> **Extrait du document**:
---

Les ambitions d'un Pinto était en contradiction avec les finances de l'Ordre et les Hospitaliers trouvèrent leur salut dans la transformation de la Méditerranée d'un champ de bataille en lieu d'échanges commerciaux. Le grand maître Emmanuel de Rohan-Polduc va tenter de faire face au défis économiques de son temps et à la convoitise des grandes puissances mais surtout aux Lumières et à la Révolution française. Il était aussi confronté à la décomposition morale des frères chevaliers[13].
Il refondra profondément les statuts de l'Ordre et le titre IV (54 articles) rappelait les frères chevaliers à leurs devoirs religieux et hospitaliers montrant par là les dérives importantes. Un tribunal est institué pour juger des dettes et des emprunts des frères chevaliers, les jeux d'argent leur sont bannis. Les sorties de nuit sont interdites, comme l'hébergement d'une femme de moins de 50 ans ou d'un ou une pupille mineur(e). Les duels et les rixes sont interdits[14]. Deux sujets aussi étaient d'importances : la réglementation des caravanes et surtout les règles de réceptions dans l'Ordre (98 articles du titre II).

---

> **Tâches à réaliser**:
A: Comment traduire en anglais cette phrase de l'extrait sur les Hospitaliers : « Un tribunal est institué pour juger des dettes et des emprunts des frères chevaliers, les jeux d'argent leur sont bannis. » ?
B: Pouvez-vous mettre à jour l'extrait sur les Hospitaliers en reprenant le passage qui commence par « Les ambitions d'un » et va jusqu'à « des frères chevaliers[13]. », avec « champ de bataille » remplacé par « théâtre de guerre » ?
C: Pourriez-vous poursuivre le texte sur les réformes de l'Ordre sous le grand maître Emmanuel de Rohan-Polduc à partir de l'endroit où il s'arrête ?

---

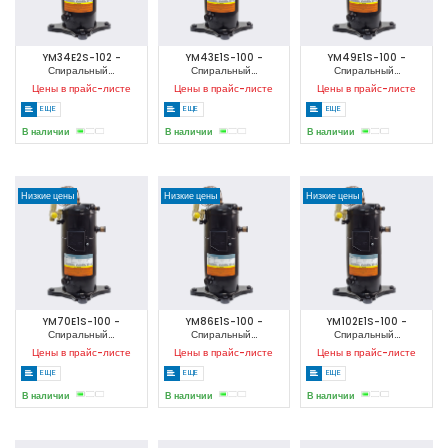
YM34E2S-102 -
YM43E1S-100 -
YM49E1S-100 -
Спиральный...
Спиральный...
Спиральный...
Цены в прайс-листе
Цены в прайс-листе
Цены в прайс-листе
ЕЩЕ
ЕЩЕ
ЕЩЕ
В наличии
В наличии
В наличии
Низкие цены
Низкие цены
Низкие цены
YM70E1S-100 -
YM86E1S-100 -
YM102E1S-100 -
Спиральный...
Спиральный...
Спиральный...
Цены в прайс-листе
Цены в прайс-листе
Цены в прайс-листе
ЕЩЕ
ЕЩЕ
ЕЩЕ
В наличии
В наличии
В наличии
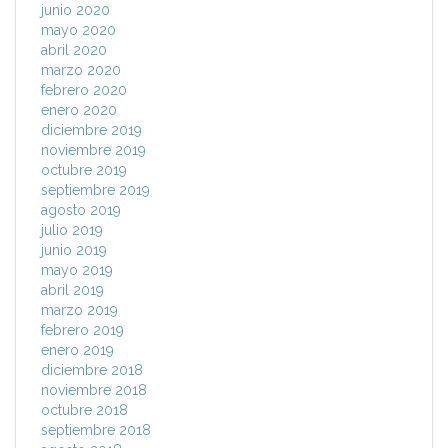
junio 2020
mayo 2020
abril 2020
marzo 2020
febrero 2020
enero 2020
diciembre 2019
noviembre 2019
octubre 2019
septiembre 2019
agosto 2019
julio 2019
junio 2019
mayo 2019
abril 2019
marzo 2019
febrero 2019
enero 2019
diciembre 2018
noviembre 2018
octubre 2018
septiembre 2018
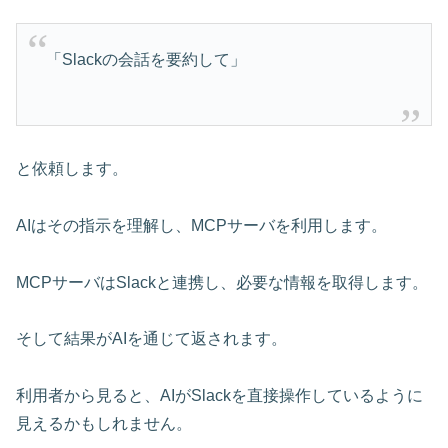
「Slackの会話を要約して」
と依頼します。
AIはその指示を理解し、MCPサーバを利用します。
MCPサーバはSlackと連携し、必要な情報を取得します。
そして結果がAIを通じて返されます。
利用者から見ると、AIがSlackを直接操作しているように
見えるかもしれません。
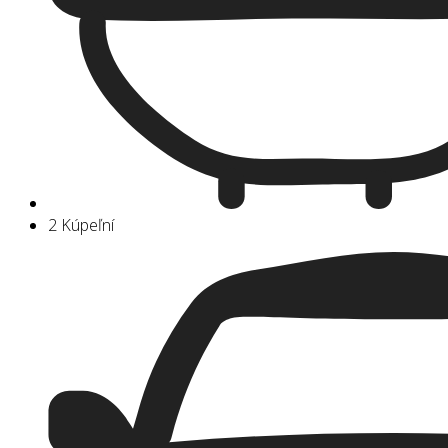
2 Kúpeľní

---

> **Réponses par tâche**:
A: A tribunal is established to judge the debts and borrowings of the knight brothers, and gambling is banned for them.

B:
Les ambitions d'un Pinto était en contradiction avec les finances de l'Ordre et les Hospitaliers trouvèrent leur salut dans la transformation de la Méditerranée d'un théâtre de guerre en lieu d'échanges commerciaux. Le grand maître Emmanuel de Rohan-Polduc va tenter de faire face au défis économiques de son temps et à la convoitise des grandes puissances mais surtout aux Lumières et à la Révolution française. Il était aussi confronté à la décomposition morale des frères chevaliers[13].

C:
Les caravanes ne pouvaient plus être réalisées avant l'âge de 18 ans et la résidence au couvent était de 6 mois minimum. L'objectif était de limiter le nombre de ces jeunes nobles reçus de minorité qui une fois formés à la mer quittaient l'Ordre sans prononcer leurs vœux pour servir dans leur marine ou les armées royales. Nul ne pouvait non plus être nommé commandeur s'il n'avait pas réalisé ses caravanes avant l'âge de 50 ans pour éviter les retours tardifs dans l'Ordre en espérant quelques nominations lucratives sans s'obliger à rien[15].
Un autre problème agitait profondément les frères chevaliers et principalement ceux des trois langues françaises. Depuis trop longtemps les règles de réceptions étaient peu respectées avec une aristocratisation des chevaliers. L'Ordre n'étant plus en guerre contre l'Infidèle, les frères chevaliers n'étaient plus aussi nécessaire en nombre. Les chevaliers français voulaient que ce ne soit qu'à partir de l'arrière petit-fils que la noblesse acquise par l'armée ou la charge devait se compter les quartiers de noblesse. Si les Français obtiennent l'inscription de leur demande dans les règles de l'Ordre, Louis XVI rejette cette velléité et la fait annuler, arguant du fait que ce qu'il croyait bon pour un ordre national ne l'était pas pour un ordre international. Les exceptions de noblesse perdurèrent donc pour devenir frère chevalier[16].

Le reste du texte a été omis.